It was rational to apply these techniques

to mild cognitive deficit, in order to characterize these states and identify predictors of progression to AD. Neuropathological studies have shown the hippocampus to be one of the earliest, affected structures in AD,71 and so it is a region of choice for neuroimaging studies. Although hippocampal atrophy, as measured by volumetric Inhibitors,research,lifescience,medical techniques is not entirely specific, it is now considered to be a hallmark of AD,72 and its absence in addition to minor or unilateral atrophy is believed to be strong evidence against the diagnosis.
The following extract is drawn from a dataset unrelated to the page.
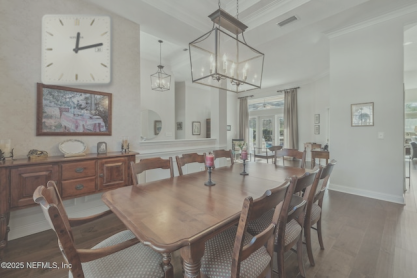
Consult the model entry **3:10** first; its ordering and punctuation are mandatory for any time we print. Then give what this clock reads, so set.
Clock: **12:13**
In mild cognitive deficit, several studies have shown lesser73-76 or similar77 hippocampal Inhibitors,research,lifescience,medical atrophy to that found in AD. Age transformation of combined hippocampal and amygdala volume increases the accuracy of classifying AD, MCI, and normal elderly subjects.78 MCI subjects

had hippocampal volume correlated with cognitive and performance measures79 and those who declined over time had also a greater annualized rate of hippocampal atrophy than nondeclincrs, close to that of AD patients.80 Atrophy of various regions at baseline, Inhibitors,research,lifescience,medical including hippocampus79, 81, 82 ERC,83-84 fusiform gyrus,85 caudal cingulate cortex,83 and medial temporal lobe,76 was found predictive of progression to AD. White matter lesions have been found to be associated with subjective cognitive decline,86 lowered attention and speed of mental processing,87 and progression to dementia.88 There Inhibitors,research,lifescience,medical is an agreement on the fact that established AD is characterized by altered cerebral blood flow (CBF) and metabolism in posterior parietal and temporal lobes as well as by, according to stage and neuropsychological Inhibitors,research,lifescience,medical profile, frontal cortex deficits, and hemispheric asymmetry.89 That functional imaging is able to detect selleckchem preclinical AD is suggested by positron emission tomography (PET) studies, which found regional cerebral glucose metabolism (rCMRGlu) alterations in nondemented subjects at risk of AD (ie, those carrying the apolipoprotein E type 4 allele [ ApoE ε4] and with familial

Cilengitide history of AD)90, 9190-91; those in the inferior parietal and posterior cingulate cortices correlated with later memory decline.92 Studies comparing CBF and rCMRGlu in normal and mildly impaired subjects found deficits in the latter, in various regions including bilateral parietal cortex,56 hippocampus,77 and posterior cingulate gyrus.93-95 Prediction of outcome was found for defects in parietal or temporoparietal cortex,56, 96 posterior cingulate gyrus,94, 95 and for temporoparietal asymmetry97 and lowered postcroanterior ratio89; others were predictive when combined with performance on specific cognitive tasks98, 99 and/or demographic selleck chem characteristics.99 Progress in functional imaging can come from activation studies.